=== Set problem ===
Please reproduce every line of the records below exactly, one line at a time.

Source records:
>> START

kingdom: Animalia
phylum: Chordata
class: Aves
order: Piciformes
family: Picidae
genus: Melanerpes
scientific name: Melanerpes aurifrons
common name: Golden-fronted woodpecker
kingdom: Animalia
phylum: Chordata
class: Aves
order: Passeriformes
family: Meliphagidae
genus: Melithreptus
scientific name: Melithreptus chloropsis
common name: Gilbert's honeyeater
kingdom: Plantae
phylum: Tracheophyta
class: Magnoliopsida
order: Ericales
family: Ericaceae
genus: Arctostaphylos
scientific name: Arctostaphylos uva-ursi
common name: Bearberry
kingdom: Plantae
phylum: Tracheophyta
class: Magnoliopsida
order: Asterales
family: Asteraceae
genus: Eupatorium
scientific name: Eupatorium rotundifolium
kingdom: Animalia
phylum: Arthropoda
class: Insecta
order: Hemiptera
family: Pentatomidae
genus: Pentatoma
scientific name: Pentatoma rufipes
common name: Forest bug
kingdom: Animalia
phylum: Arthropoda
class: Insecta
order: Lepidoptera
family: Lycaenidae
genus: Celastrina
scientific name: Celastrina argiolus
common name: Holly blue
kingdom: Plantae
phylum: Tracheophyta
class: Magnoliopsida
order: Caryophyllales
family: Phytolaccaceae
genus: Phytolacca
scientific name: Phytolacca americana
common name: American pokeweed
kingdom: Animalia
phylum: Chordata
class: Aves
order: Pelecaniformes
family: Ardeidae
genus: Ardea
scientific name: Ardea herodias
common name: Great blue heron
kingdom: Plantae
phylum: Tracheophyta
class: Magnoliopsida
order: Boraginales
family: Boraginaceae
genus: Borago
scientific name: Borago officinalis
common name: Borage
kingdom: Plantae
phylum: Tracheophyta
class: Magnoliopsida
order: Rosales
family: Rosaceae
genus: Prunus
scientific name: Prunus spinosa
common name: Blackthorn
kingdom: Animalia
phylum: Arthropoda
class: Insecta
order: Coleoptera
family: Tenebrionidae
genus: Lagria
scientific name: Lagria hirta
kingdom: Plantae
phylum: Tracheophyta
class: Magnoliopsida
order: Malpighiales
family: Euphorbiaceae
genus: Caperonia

>> END

=== Solution for this exercise ===
kingdom: Animalia
phylum: Chordata
class: Aves
order: Piciformes
family: Picidae
genus: Melanerpes
scientific name: Melanerpes aurifrons
common name: Golden-fronted woodpecker
kingdom: Animalia
phylum: Chordata
class: Aves
order: Passeriformes
family: Meliphagidae
genus: Melithreptus
scientific name: Melithreptus chloropsis
common name: Gilbert's honeyeater
kingdom: Plantae
phylum: Tracheophyta
class: Magnoliopsida
order: Ericales
family: Ericaceae
genus: Arctostaphylos
scientific name: Arctostaphylos uva-ursi
common name: Bearberry
kingdom: Plantae
phylum: Tracheophyta
class: Magnoliopsida
order: Asterales
family: Asteraceae
genus: Eupatorium
scientific name: Eupatorium rotundifolium
kingdom: Animalia
phylum: Arthropoda
class: Insecta
order: Hemiptera
family: Pentatomidae
genus: Pentatoma
scientific name: Pentatoma rufipes
common name: Forest bug
kingdom: Animalia
phylum: Arthropoda
class: Insecta
order: Lepidoptera
family: Lycaenidae
genus: Celastrina
scientific name: Celastrina argiolus
common name: Holly blue
kingdom: Plantae
phylum: Tracheophyta
class: Magnoliopsida
order: Caryophyllales
family: Phytolaccaceae
genus: Phytolacca
scientific name: Phytolacca americana
common name: American pokeweed
kingdom: Animalia
phylum: Chordata
class: Aves
order: Pelecaniformes
family: Ardeidae
genus: Ardea
scientific name: Ardea herodias
common name: Great blue heron
kingdom: Plantae
phylum: Tracheophyta
class: Magnoliopsida
order: Boraginales
family: Boraginaceae
genus: Borago
scientific name: Borago officinalis
common name: Borage
kingdom: Plantae
phylum: Tracheophyta
class: Magnoliopsida
order: Rosales
family: Rosaceae
genus: Prunus
scientific name: Prunus spinosa
common name: Blackthorn
kingdom: Animalia
phylum: Arthropoda
class: Insecta
order: Coleoptera
family: Tenebrionidae
genus: Lagria
scientific name: Lagria hirta
kingdom: Plantae
phylum: Tracheophyta
class: Magnoliopsida
order: Malpighiales
family: Euphorbiaceae
genus: Caperonia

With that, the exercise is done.